🤖 AI Summary
This paper addresses economic forecasting and policy evaluation in high-dimensional dense regression settings characterized by highly correlated covariates and latent factor structures. We propose an L2-relaxed ensemble regression framework that integrates latent factor modeling, ensemble learning, and panel data structure. Unlike conventional methods constrained to single-unit or long-post-treatment designs, our approach enables average treatment effect (ATE) inference for multiple units under short post-treatment horizons. Monte Carlo simulations demonstrate its robust predictive performance and accurate causal inference even in small samples. Empirical applications—including Chinese PPI forecasting, evaluation of real estate regulatory policies, and analysis of Brexit’s impact on U.S. and European equity markets—validate the method’s effectiveness and scalability in complex, real-world settings.
📝 Abstract
We leverage an ensemble of many regressors, the number of which can exceed the sample size, for economic prediction. An underlying latent factor structure implies a dense regression model with highly correlated covariates. We propose the L2-relaxation method for estimating the regression coefficients and extrapolating the out-of-sample (OOS) outcomes.
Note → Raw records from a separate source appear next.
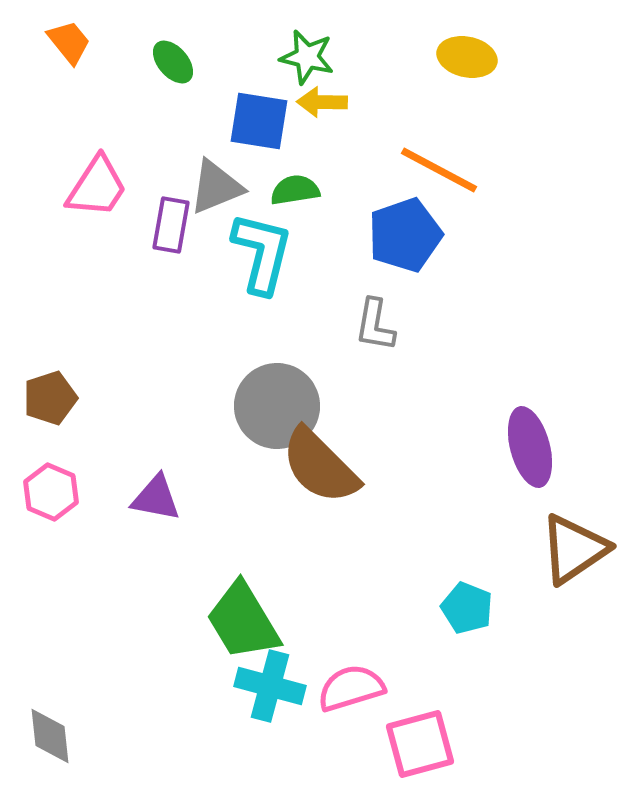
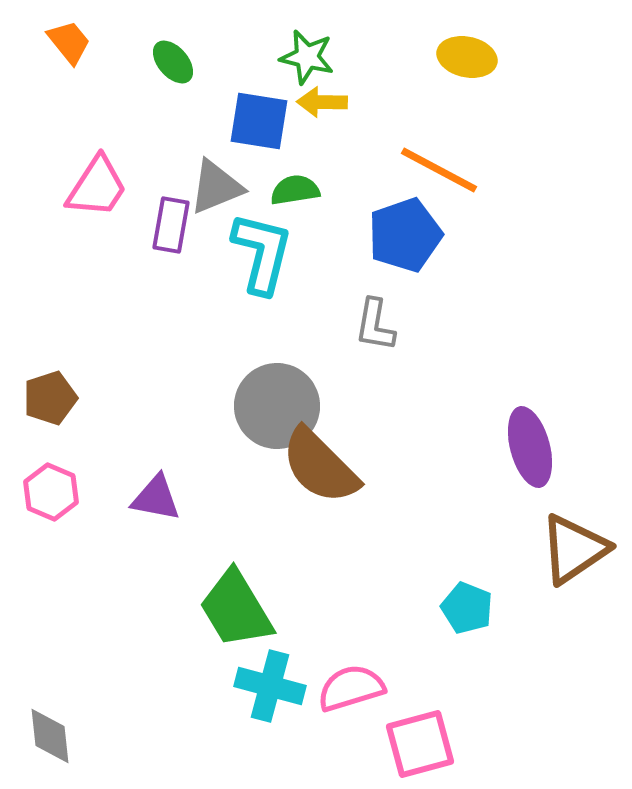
green trapezoid: moved 7 px left, 12 px up
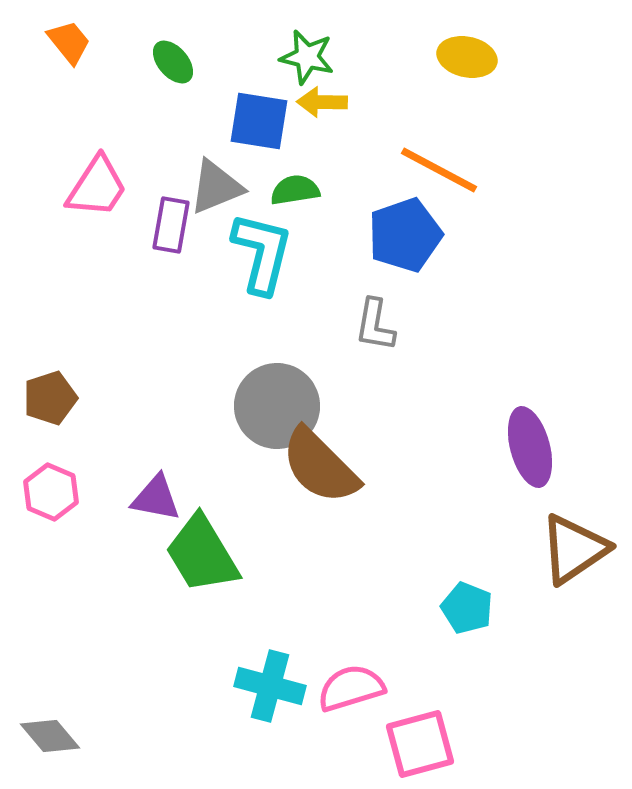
green trapezoid: moved 34 px left, 55 px up
gray diamond: rotated 34 degrees counterclockwise
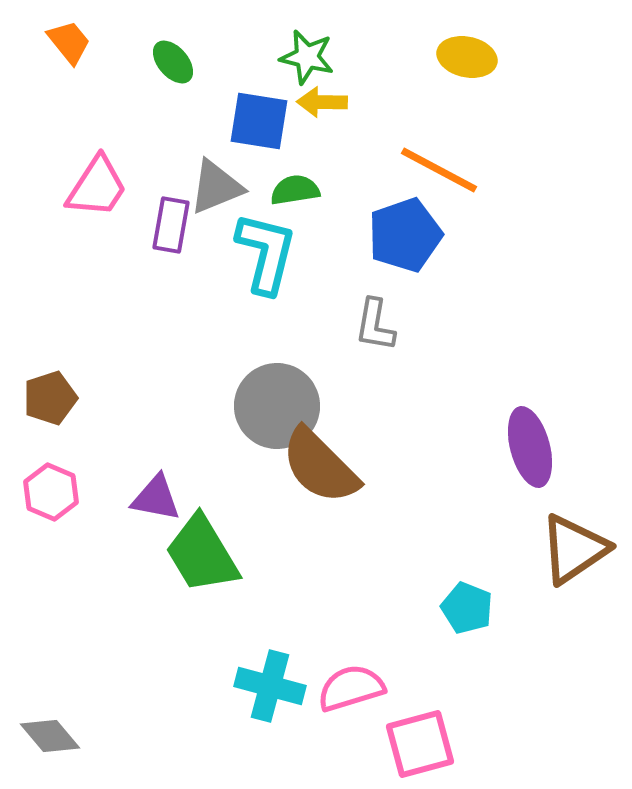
cyan L-shape: moved 4 px right
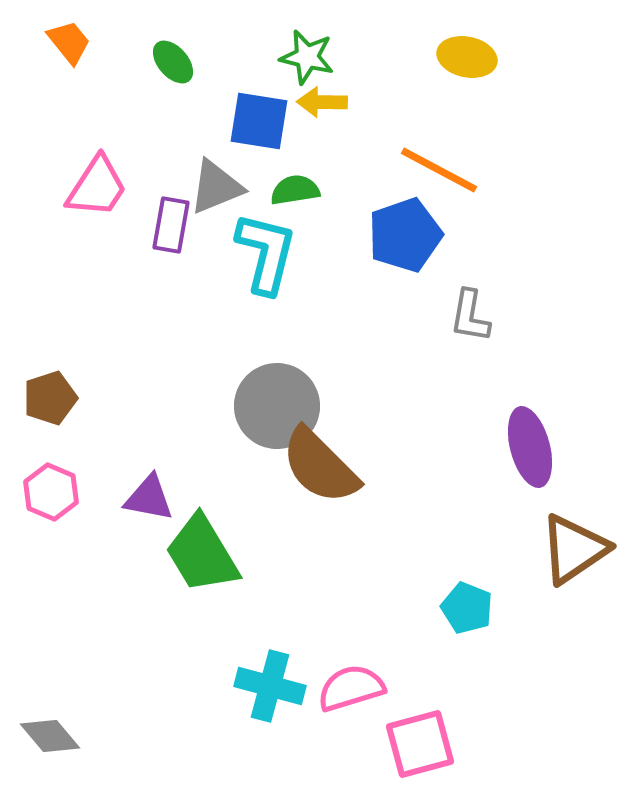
gray L-shape: moved 95 px right, 9 px up
purple triangle: moved 7 px left
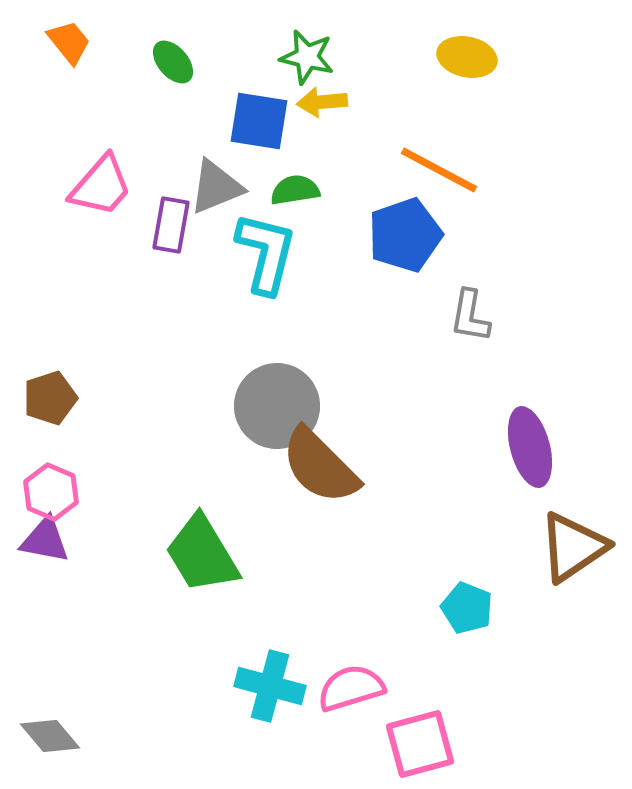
yellow arrow: rotated 6 degrees counterclockwise
pink trapezoid: moved 4 px right, 1 px up; rotated 8 degrees clockwise
purple triangle: moved 104 px left, 42 px down
brown triangle: moved 1 px left, 2 px up
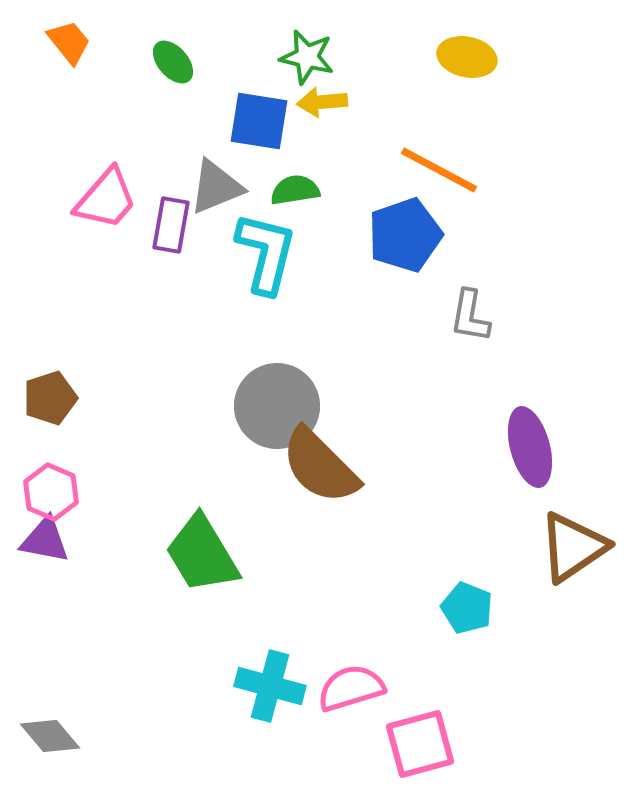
pink trapezoid: moved 5 px right, 13 px down
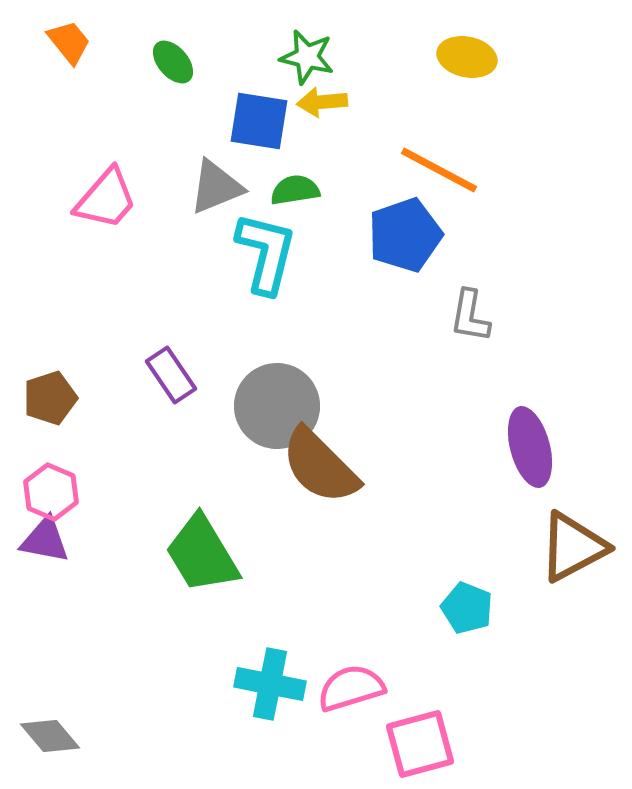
purple rectangle: moved 150 px down; rotated 44 degrees counterclockwise
brown triangle: rotated 6 degrees clockwise
cyan cross: moved 2 px up; rotated 4 degrees counterclockwise
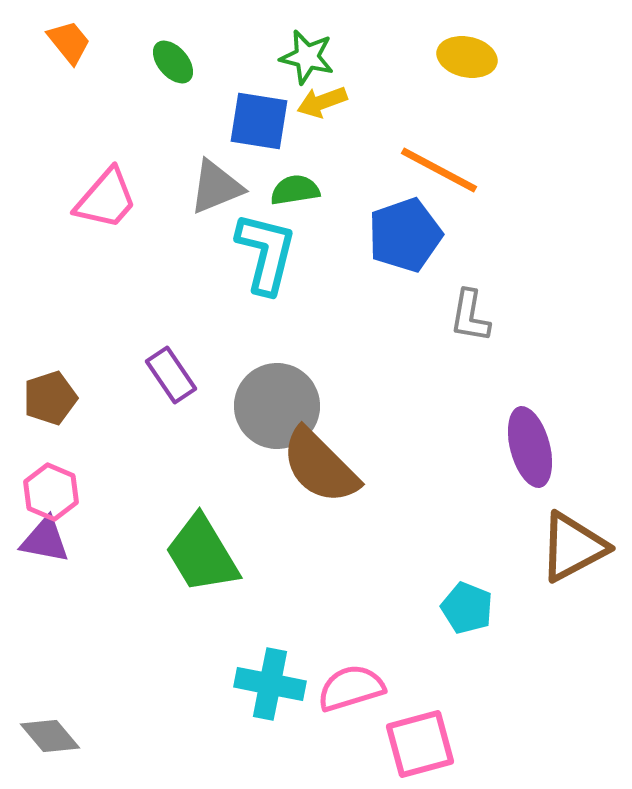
yellow arrow: rotated 15 degrees counterclockwise
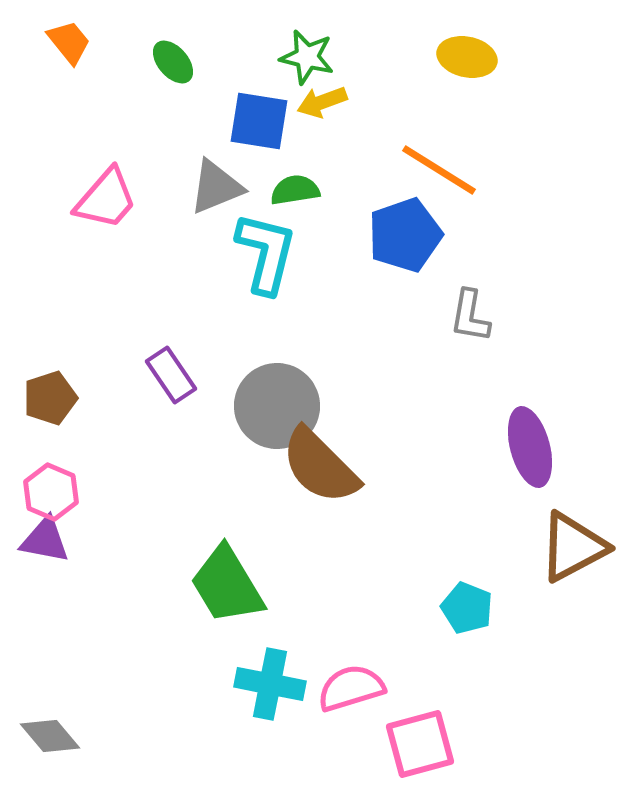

This framework can be applied to policy evaluation using the panel data approach (PDA), where we further establish inference for the average treatment effect. In addition, we extend the traditional single unit setting in PDA to allow for many treated units with a short post-treatment period. Monte Carlo simulations demonstrate that our approach exhibits excellent finite sample performance for both OOS prediction and policy evaluation. We illustrate our method with two empirical examples: (i) predicting China's producer price index growth rate and evaluating the effect of real estate regulations, and (ii) estimating the impact of Brexit on the stock returns of British and European companies.